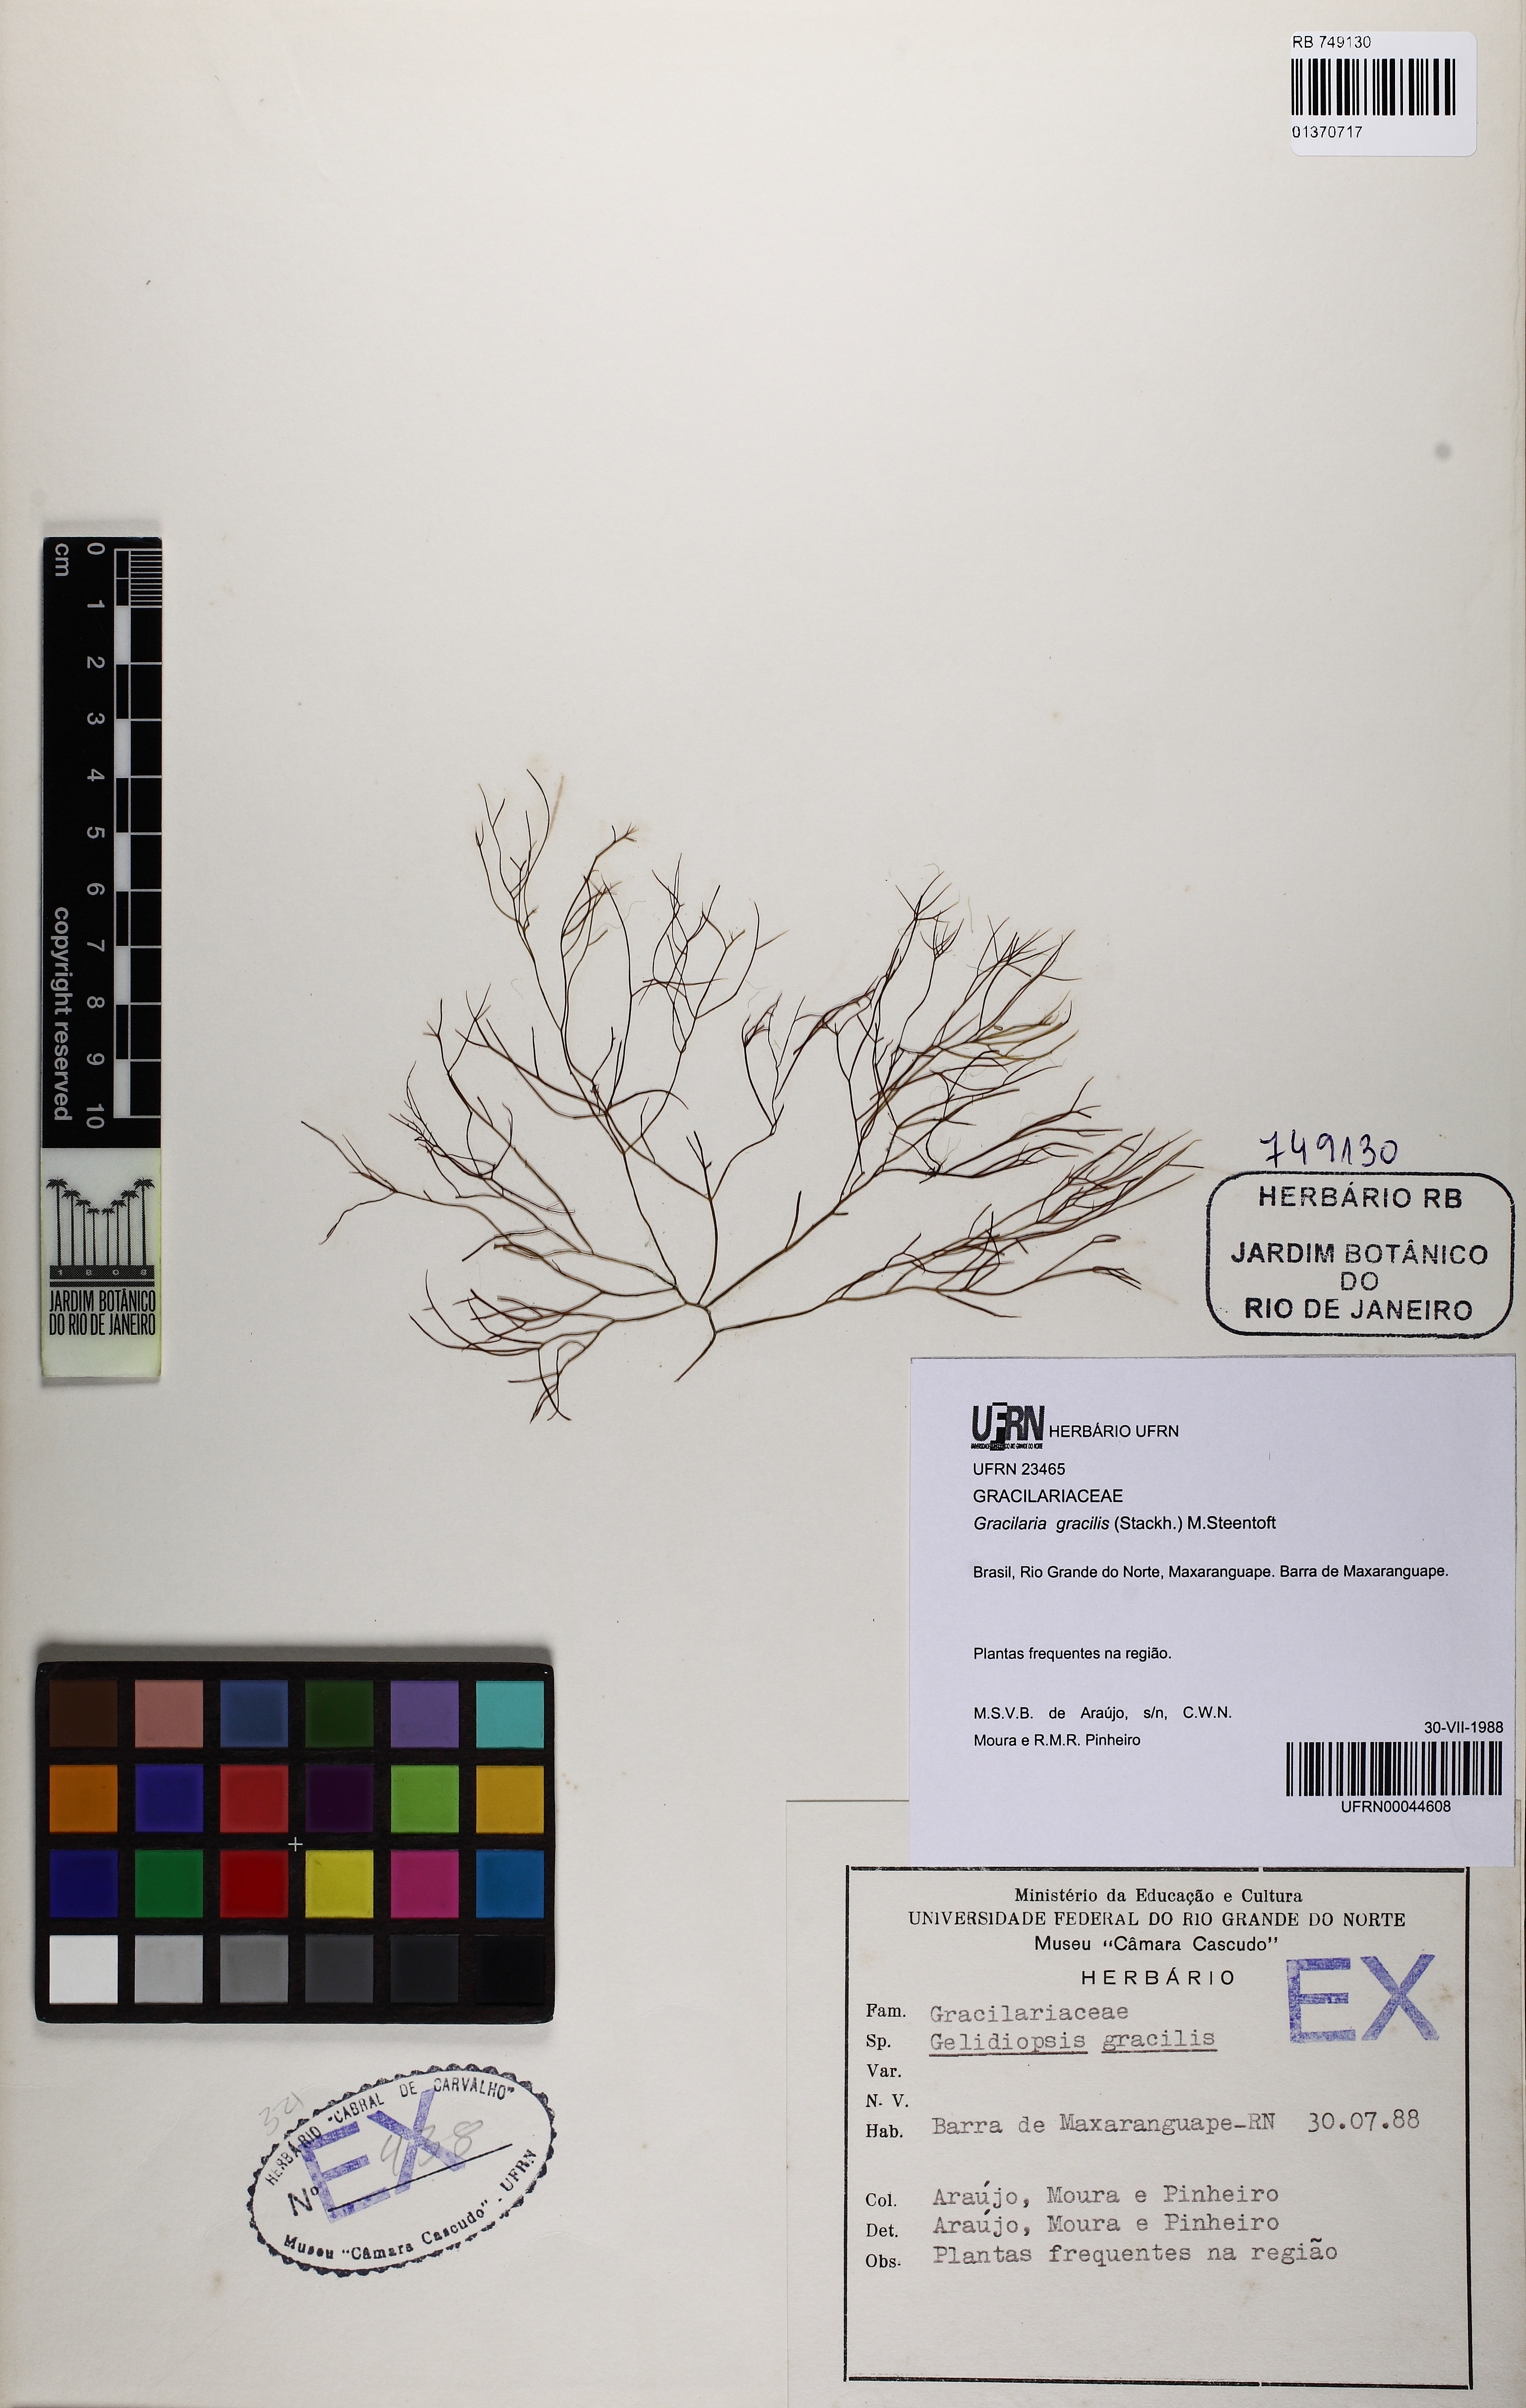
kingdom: Plantae
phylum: Rhodophyta
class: Florideophyceae
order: Gracilariales
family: Gracilariaceae
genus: Gracilaria
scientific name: Gracilaria gracilis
::::
SCHRIFTLICHE AUFGABE ::
Übertragen Sie sämtliche Einträge oben in eine CSV-Datei mit den Spalten „eingabe“ und „ausgabe“, je Eintrag eine Zeile mit seinem Text und der zugehörigen Antwort. Setzen Sie beide Felder in Anführungszeichen, ersetzen Sie Zeilenumbrüche durch Leerzeichen und lassen Sie die Bilder weg.

ERGEBNIS DER AUFGABE ::
eingabe,ausgabe
"kingdom:","Plantae"
"phylum:","Rhodophyta"
"class:","Florideophyceae"
"order:","Gracilariales"
"family:","Gracilariaceae"
"genus:","Gracilaria"
"scientific name:","Gracilaria gracilis"